Skillcrush lists $87,000 as the national average salary for visual designers, but this figure isn’t dated. According to Glassdoor, the national average base pay is $74,070 with an average of $5,377 in additional compensation. Nationally, base salaries range from $42,000 to $108,000 depending on the size of the company and years of experience. In Houston, the average base salary is $59,882, which is 19% below the national average.
Some related positions include: graphic designer, web designer, UX designer, UI designer, brand manager, product designer, product manager, digital designer, art director, desktop publisher, and animator. UX/UI and graphic design are very closely related to visual design, and the three roles usually make up a team within a company, according to General Assembly. The terms “visual communication” and “visual design” are often used interchangeably.
There is definitely room for advancement in a visual design job — however, because this role is relatively new, despite my research it’s unclear to me exactly what that path looks like. Visual design is often a mid- to senior-level position. I think it would be a good stepping-stone for someone learning how to code with the goal of pursuing upper-level UX design. Art direction seems like a natural step up from visual design as well because it uses many of the same skills and requires similar knowledge while being a definite position of leadership.

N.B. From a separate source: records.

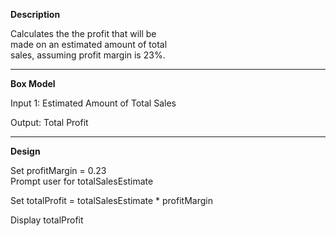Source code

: **Description**

Calculates the the profit that will be  
made on an estimated amount of total  
sales, assuming profit margin is 23%.

***********************************

**Box Model**

Input 1: Estimated Amount of Total Sales

Output: Total Profit

***********************************

**Design**

Set profitMargin = 0.23  
Prompt user for totalSalesEstimate

Set totalProfit = totalSalesEstimate * profitMargin

Display totalProfit
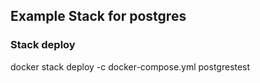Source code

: ## Example Stack for postgres
### Stack deploy
docker stack deploy -c docker-compose.yml postgrestest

According to Skillcrush, this field has an annual job growth rate of 35% — twice the national average. Skillcrush also notes that there are about 198,000 visual design jobs open in the U.S. As of March 20, a Glassdoor search yields 1,069 open visual design jobs in Texas — including listings from companies like Dell, McAfee, IBM, PayPal, and Capital One.
If visual design roles require travel, it’s likely very little. I have yet to see a job post or informational article mention travel. But I think this would depend on the size of the company, the number of offices the company has, and where your clients are located. On the other hand, this is a position that is conducive to remote work, especially as a sole proprietor. This is a job that can be performed just about anywhere.
But for the self-employed visual designers, traditional benefits would not be typical unless they are essentially able to give them to their self via their own company. A freelance visual designer is usually going to be in the same boat as the rest of the freelance crowd. As for the visual designers working in-house for any kind of business, benefits are very typical. Obviously, the quality of benefits ranges widely, but while sorting through Glassdoor listings I noticed the majority of employers offered basic benefits.
In a Skillcrush article, visual designer Maya Sariahmed said, “I studied Communication Design at Parsons in New York. I’ve always been a bit of a bleeding heart. Ultimately, my line of work is to communicate and clarify a message, so I need to believe in that message in order to do my job well. This has led me to working mostly in-house with non-profits.”
Sariahmed’s advice to aspiring visual designers is this: “You’re telling a story with the work that you do; make sure it’s one that you want to be heard!”